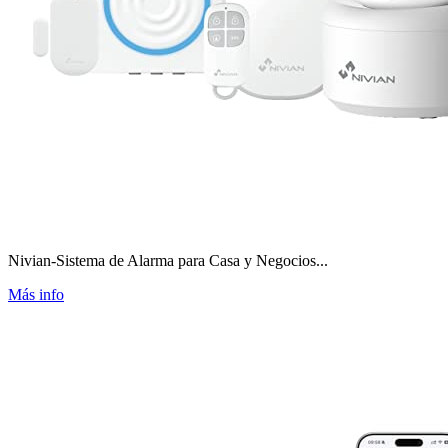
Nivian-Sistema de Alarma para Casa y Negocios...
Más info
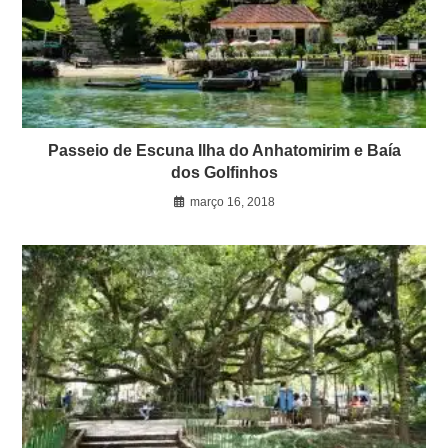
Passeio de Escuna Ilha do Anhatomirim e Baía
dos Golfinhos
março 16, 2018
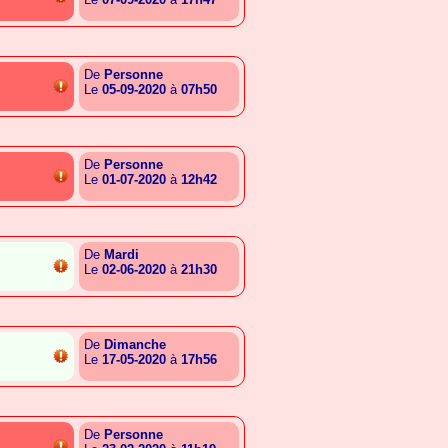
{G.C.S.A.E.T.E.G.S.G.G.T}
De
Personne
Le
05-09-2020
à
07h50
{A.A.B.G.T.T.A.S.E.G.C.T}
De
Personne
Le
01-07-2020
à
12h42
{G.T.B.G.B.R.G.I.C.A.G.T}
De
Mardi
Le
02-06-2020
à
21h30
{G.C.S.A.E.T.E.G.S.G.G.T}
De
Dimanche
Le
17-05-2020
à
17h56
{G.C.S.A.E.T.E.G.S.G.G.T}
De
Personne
==
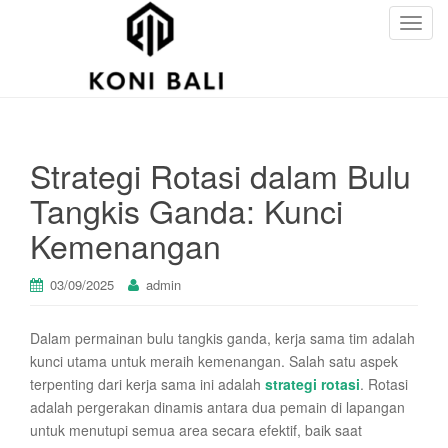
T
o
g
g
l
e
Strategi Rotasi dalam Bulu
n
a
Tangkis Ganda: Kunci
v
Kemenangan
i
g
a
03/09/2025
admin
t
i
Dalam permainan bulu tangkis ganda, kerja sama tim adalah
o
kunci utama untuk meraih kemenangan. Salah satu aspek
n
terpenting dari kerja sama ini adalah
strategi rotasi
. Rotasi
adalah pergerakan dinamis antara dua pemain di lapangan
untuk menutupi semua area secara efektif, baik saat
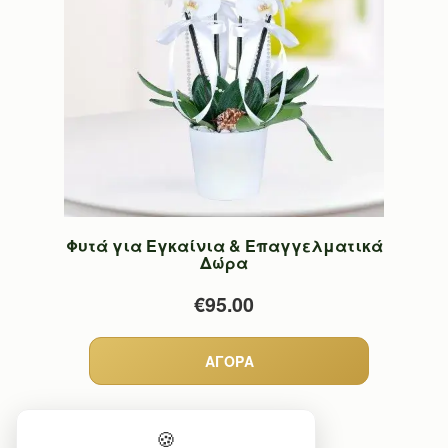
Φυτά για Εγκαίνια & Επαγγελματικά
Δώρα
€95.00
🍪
==
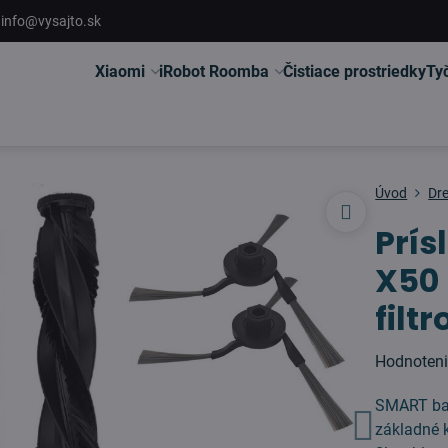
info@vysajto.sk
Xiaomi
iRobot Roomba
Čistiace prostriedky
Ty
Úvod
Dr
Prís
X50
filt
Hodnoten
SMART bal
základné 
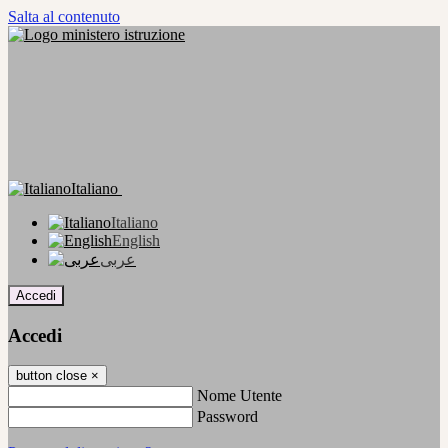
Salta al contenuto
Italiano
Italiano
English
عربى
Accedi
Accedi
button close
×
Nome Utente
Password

Work task:
Gather every line from the listing above in which "untuk" appears, and copy those lines.

Exercise solution:
kunci utama untuk meraih kemenangan. Salah satu aspek
untuk menutupi semua area secara efektif, baik saat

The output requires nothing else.